Unconditional Surrender

Today we took some friends to the USS Midway Museum in San Diego. We have maintained a membership there for many years, and one benefit is being able to take two guests with us each time we go. At $20 per adult admission, this is a great deal! Each time we visit the museum, considered one of San Diego's most popular, we find another area of the ship which has been restored and opened to the public. The audio tour is informative and somehow personal, containing taped interviews with people who were actually crew members.

Most people have seen the iconic photo (sailor kissing a nurse), taken in Times Square by Alfred Eisenstaedt on August 14, 1945, just after the announcement by US President Harry S. Truman that the Japanese had surrendered. It is considered to be one of the most famous photos of the 20th century. The photo was later published in the August 27, 1945 issue of Life Magazine. Most people think that it ran on the cover of the magazine, but it was a actually a full page spread on page 27, opposite other less-known photos of women being kissed in celebration. Neither Eisenstaedt nor Life Magazine ever identified the photo subjects, although many men and women over the years have claimed to be the sailor and the nurse. There was a second, similar photo taken by Victor Jorgensen, a Navy photojournalist, and published in the New York Times the day after Eisenstaedt's photo ran. Since Jorgensen's photo was taken by a government employee on government time, it is in the public domain, and served as the source for Seward's sculpture.
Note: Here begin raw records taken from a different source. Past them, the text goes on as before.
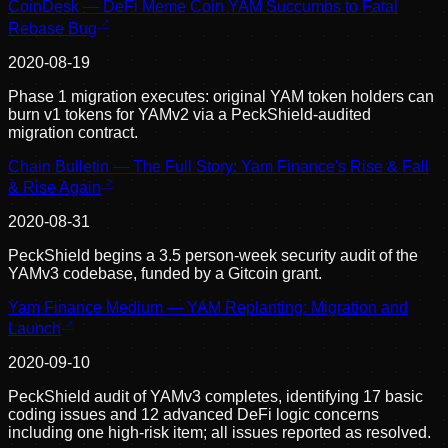
CoinDesk — DeFi Meme Coin YAM Succumbs to Fatal
Rebase Bug
2020-08-19
Phase 1 migration executes: original YAM token holders can
burn v1 tokens for YAMv2 via a PeckShield-audited
migration contract.
Chain Bulletin — The Full Story: Yam Finance's Rise & Fall
& Rise Again
2020-08-31
PeckShield begins a 3.5 person-week security audit of the
YAMv3 codebase, funded by a Gitcoin grant.
Yam Finance Medium — YAM Replanting: Migration and
Launch
2020-09-10
PeckShield audit of YAMv3 completes, identifying 17 basic
coding issues and 12 advanced DeFi logic concerns
including one high-risk item; all issues reported as resolved.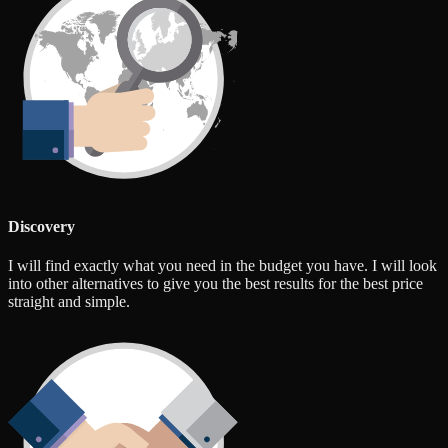
Discovery
I will find exactly what you need in the budget you have. I will look
into other alternatives to give you the best results for the best price
straight and simple.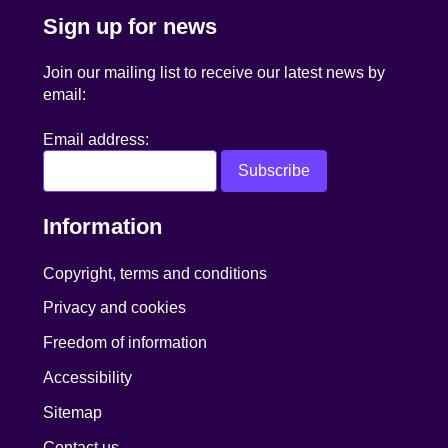
Sign up for news
Join our mailing list to receive our latest news by
email:
Email address:
Information
Copyright, terms and conditions
Privacy and cookies
Freedom of information
Accessibility
Sitemap
Contact us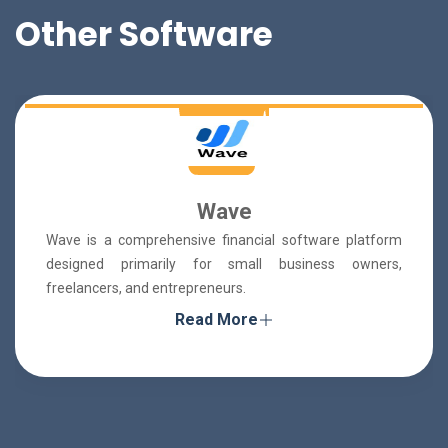
Other Software
Wave
Wave is a comprehensive financial software platform
designed primarily for small business owners,
freelancers, and entrepreneurs.
Read More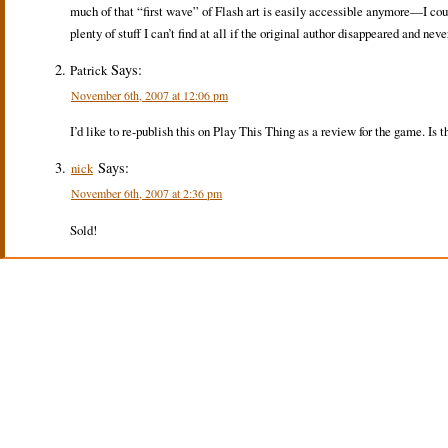
much of that “first wave” of Flash art is easily accessible anymore—I co
plenty of stuff I can’t find at all if the original author disappeared and nev
Says:
Patrick
November 6th, 2007 at 12:06 pm
I’d like to re-publish this on Play This Thing as a review for the game. Is t
Says:
nick
November 6th, 2007 at 2:36 pm
Sold!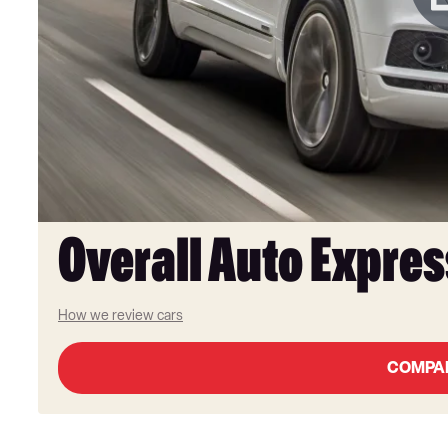
Overall Auto Expres
How we review cars
COMPA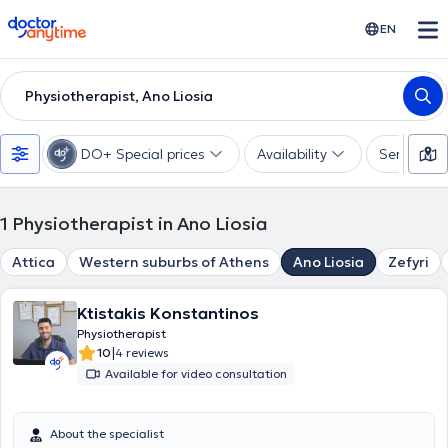
doctoranytime
EN
Physiotherapist, Ano Liosia
DO+ Special prices
Availability
Services
1
Physiotherapist in Ano Liosia
Attica
Western suburbs of Athens
Ano Liosia
Zefyri
Ktistakis Konstantinos
Physiotherapist
|
10
4 reviews
Available for video consultation
About the specialist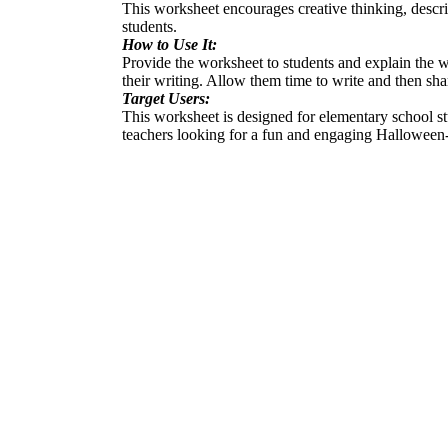
This worksheet encourages creative thinking, descri
students.
How to Use It:
Provide the worksheet to students and explain the w
their writing. Allow them time to write and then shar
Target Users:
This worksheet is designed for elementary school stud
teachers looking for a fun and engaging Halloween-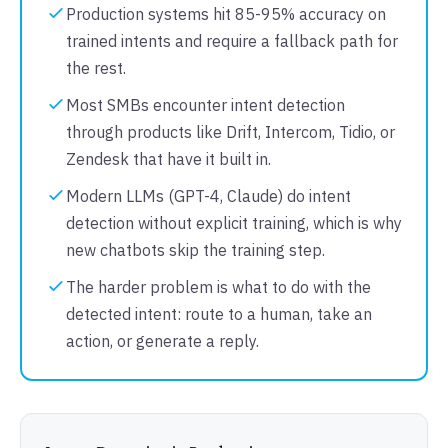
Production systems hit 85-95% accuracy on
trained intents and require a fallback path for
the rest.
Most SMBs encounter intent detection
through products like Drift, Intercom, Tidio, or
Zendesk that have it built in.
Modern LLMs (GPT-4, Claude) do intent
detection without explicit training, which is why
new chatbots skip the training step.
The harder problem is what to do with the
detected intent: route to a human, take an
action, or generate a reply.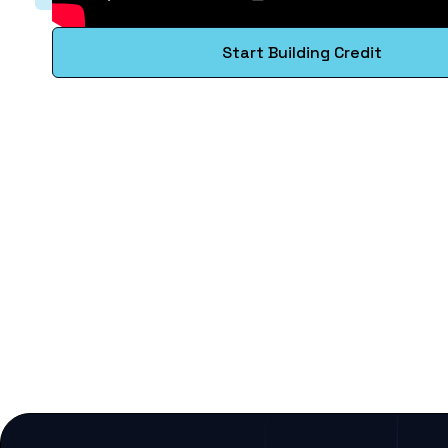
Start Building Credit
My blip is of a sculpture by Seward Johnson in the park just across from the USS Midway. The original sculpture stood there for about five years and was then dismantled and sent for repairs. Following a $1 million fundraising campaign called "Save the Kiss", a new sculpture of bronze returned to the park just in time for Valentine's Day in 2013. The 25 foot statue is panned by art critics, yet loved by the people of San Diego. I decided not to crop out the people at the bottom, since they lend some scale to the sculpture's massive size.